Aşağıdaki ifadeler kaynak metinle örtüşüyor mu, evet ya da hayır diye yanıtlayın ve her yanıtı belirleyen sözleri kaynak metinden birebir alıntılayın: (a) Kitabın basım yılı 2017'dir. (b) Kitap 120 sayfadır. (c) Kaynak metin, hikâyeyi neşeli bir hikâye olarak niteler.

▶ [Kaynak Metin]:
☆ ☆ ☆ ☆

Basım Yılı: 2017
Sayfa Sayısı: 80
Cengiz Aytmatov'un ilk eserlerinden, incecik bir kitap; Cemile. Yazarın güzelim tasvirleriyle dokuduğu, yalın ve hüzünlü bir hikaye. Anlattığı olaylara etik ve gerçekçi bir açıyla bakarsanız farklı, edebi yazının lezzetine vararak anlatının duygusallığına kapılırsanız başka şekilde okumanız mümkün.
Rüzgâr bozkırdan çiçeklenmiş pelinlerin kekremsi kokusunu, çok az duyulan olgun arpa kokusunu getiriyor, bütün bunlar terleyen atların koşum kokularına, koşumların katran kokusuna karışarak insanın hafifçe başını döndürüyordu.

☆ ☆ ☆ ☆

[Veri kümesi kayıtları]

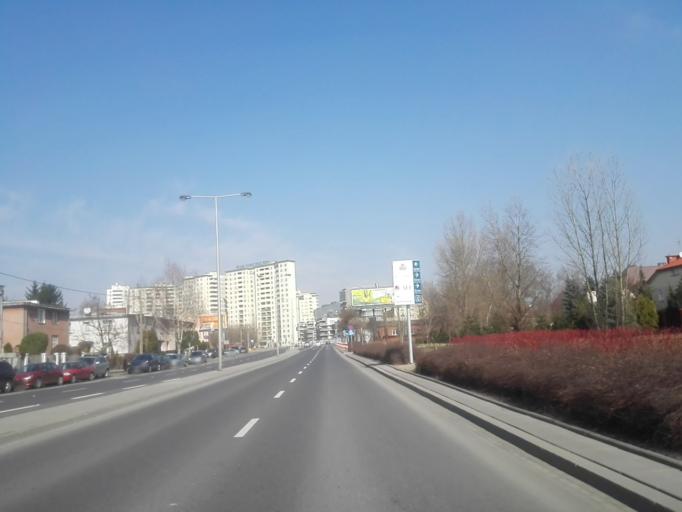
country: PL
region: Masovian Voivodeship
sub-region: Warszawa
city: Mokotow
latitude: 52.1766
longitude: 21.0271
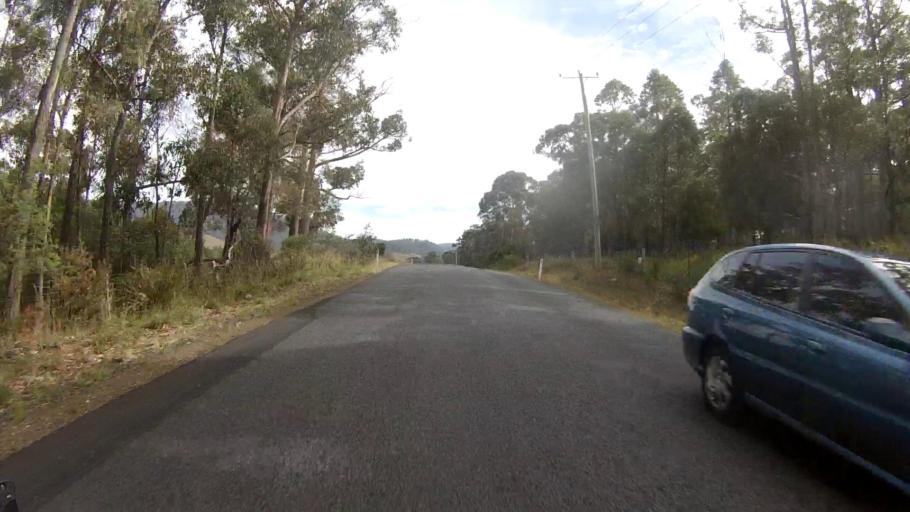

☆ ☆ ☆ ☆

▶ [Doğru Sonuç]:
(a) Evet: "Basım Yılı: 2017"
(b) Hayır: "Sayfa Sayısı: 80"
(c) Hayır: "yalın ve hüzünlü bir hikaye"